Thanks to a nice database access program written by Mike Schultz (now at Microsoft Research), with a web interface written by Bill Clark and Shawn Medero, I can submit a query like

"uh-huh" & sex:female & sex_opp:male

and 57 milliseconds later, learn that my query "returned 11749 hits in 2719 documents" from a large collection of transcribed telephone conversations. The meaning of the query is "tell me about the search string 'uh-huh', looking only at female speakers who are talking to male conversational partners". I can also read the transcripts of the hits, and listen to the associated audio, but that takes too much time for current purposes -- this morning, I've only got a half an hour over a couple of cups of breakfast coffee.

In an earlier post, I looked at the frequency of uh, um, uh-huh, mm-hmm etc. as a function of speaker sex and age. This morning, I thought I'd check the effect of the sex of conversational partners.

For the first mini-experiment, I checked the counts of uh-huh and um-hum (which is how these transcripts mostly represent the sound more commonly transcribed as "mm-hmm").
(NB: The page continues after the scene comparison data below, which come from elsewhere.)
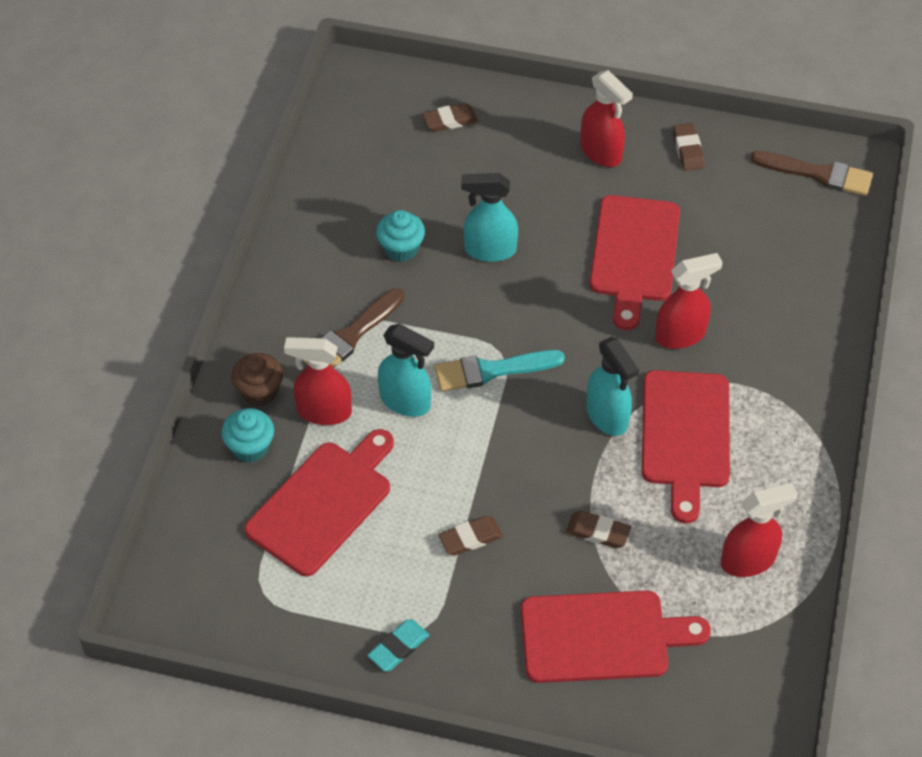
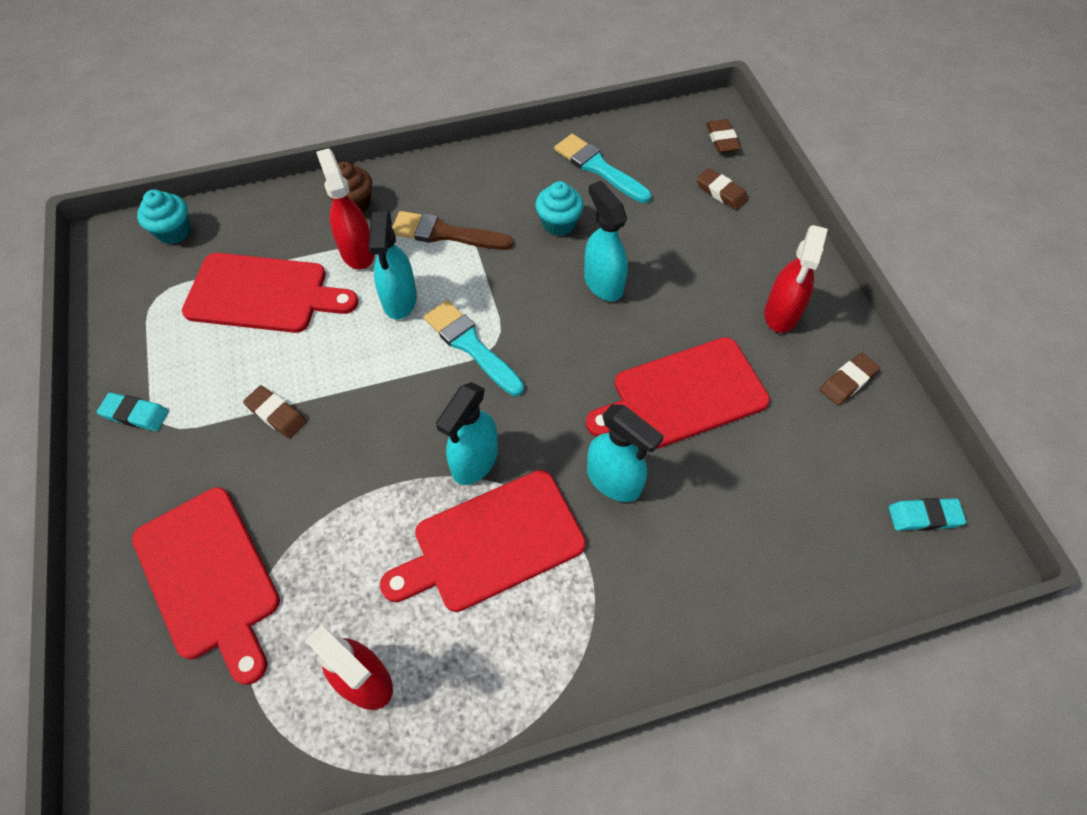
camera: 60 degrees right, 5 degrees up
(250, 447) = (296, 223): turquoise cupcake -> turquoise cupcake (174, 231)
(356, 189) = (598, 168): none -> turquoise brush
(598, 532) = (333, 516): brown eraser -> brown eraser (722, 139)
(681, 335) = (614, 480): red spray bottle -> turquoise spray bottle
(818, 174) = (924, 516): brown brush -> turquoise eraser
Summing the various ways of transcribing assenting murmurs, and normalizing by the counts for the word the for the same speakers in each category, the results look like this:

Male speakers produced assenting murmurs 25% more often when talking with a woman than when talking with another man. Female speakers murmured assent 20% more often in cross-sex than in same-sex conversations. (The question of statistical significance will have to wait for another time -- but the Ns are pretty big here.)

Andrew Gelman over at Statistical Modeling, Causal Inference and Social Science (and by the way, I think that's the longest name among the blogs that I read regularly) suggested some improvements in my earlier um/uh/mmm-hmm plots. So in the plot above, I've started the y-axis at 0, and made the males blue and the females red. And here are some plots of the effects on "uh", "um", "yes" and "no", arranged in Andrew's recommended par(mfrow=c(2,2)) format (that's R-ese, for those of you who are not in the R subculture).

The counts for uh and um have had the counts for uh-huh and um-hum subtracted from them, as in my earlier post.

Note that these conversations involve strangers having telephone conversations on an assigned topic, and the results may not necessarily generalize to other sorts of interactions. In fact, that lesson is implicit in the results themselves, and in my opinion is the most important result of this sort of exercise.

The counts that we get from analyzing people's behavior can be significantly affected by many properties of the people and their context, and also by many interactions among these properties. We need to be careful about jumping to conclusions, especially when dealing with variables like sex that have a wide range of associated stereotypes with strong emotional loading.